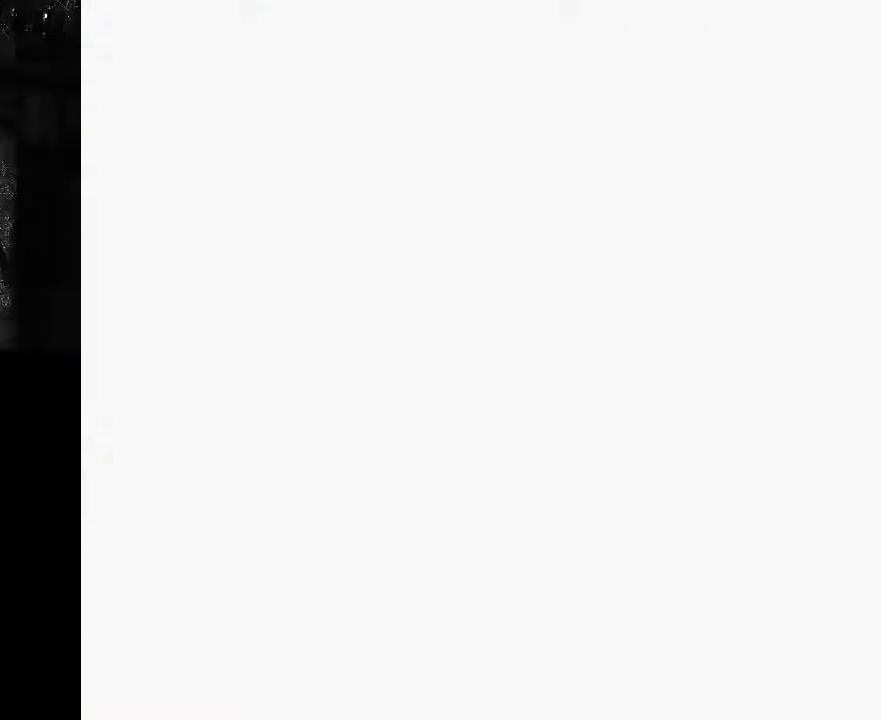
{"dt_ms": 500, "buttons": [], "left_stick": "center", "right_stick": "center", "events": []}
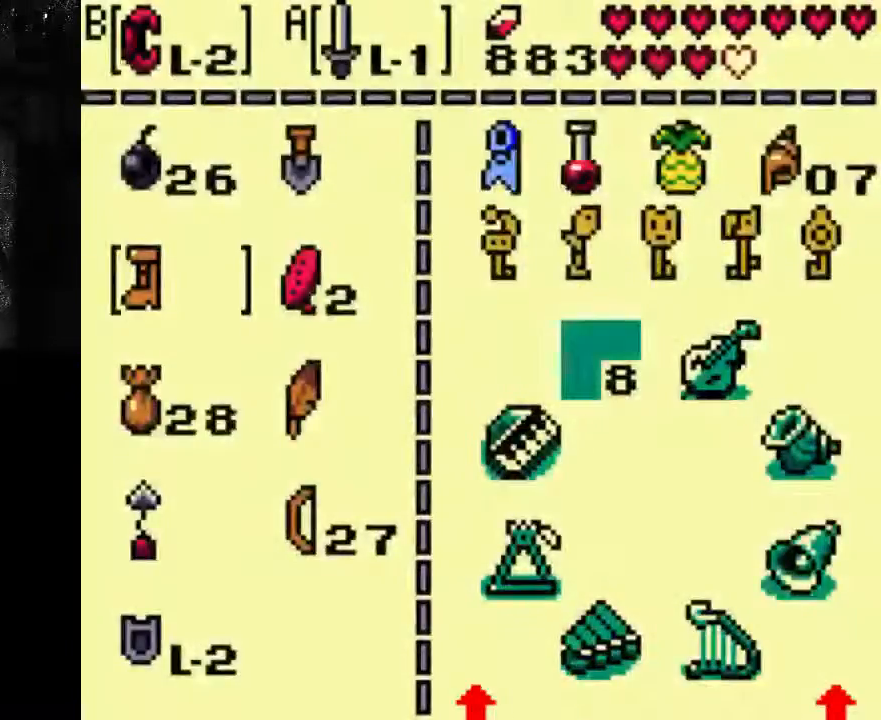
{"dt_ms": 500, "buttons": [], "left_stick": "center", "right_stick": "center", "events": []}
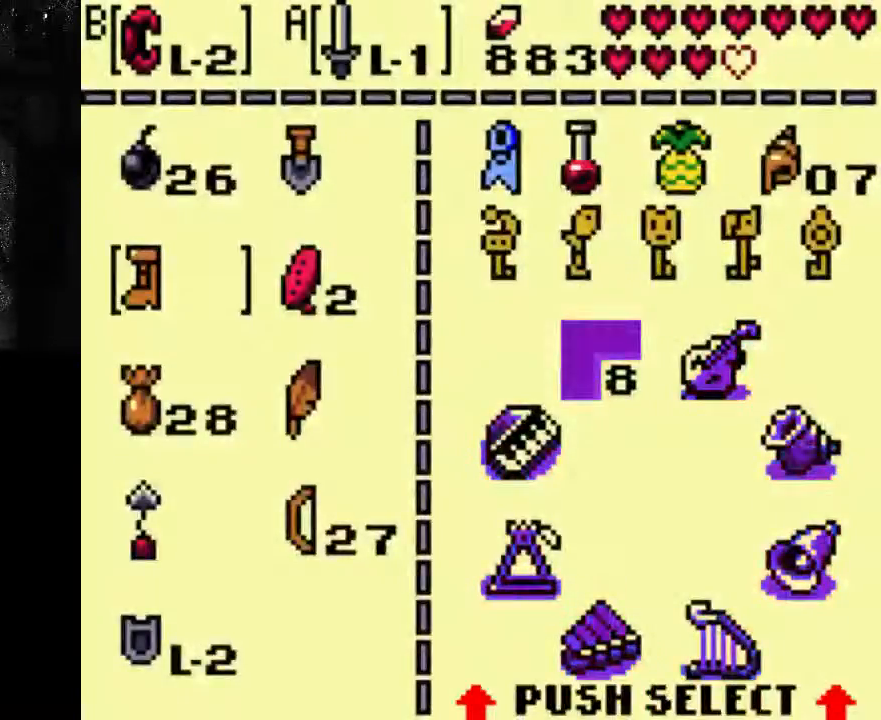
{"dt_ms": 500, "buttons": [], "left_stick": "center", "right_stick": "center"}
========================================
• _Work required_:
Images are to be skipped, and each line above is to be returned exactly.

• _Completed task_:
{"dt_ms": 500, "buttons": [], "left_stick": "center", "right_stick": "center", "events": []}
{"dt_ms": 500, "buttons": [], "left_stick": "center", "right_stick": "center", "events": []}
{"dt_ms": 500, "buttons": [], "left_stick": "center", "right_stick": "center"}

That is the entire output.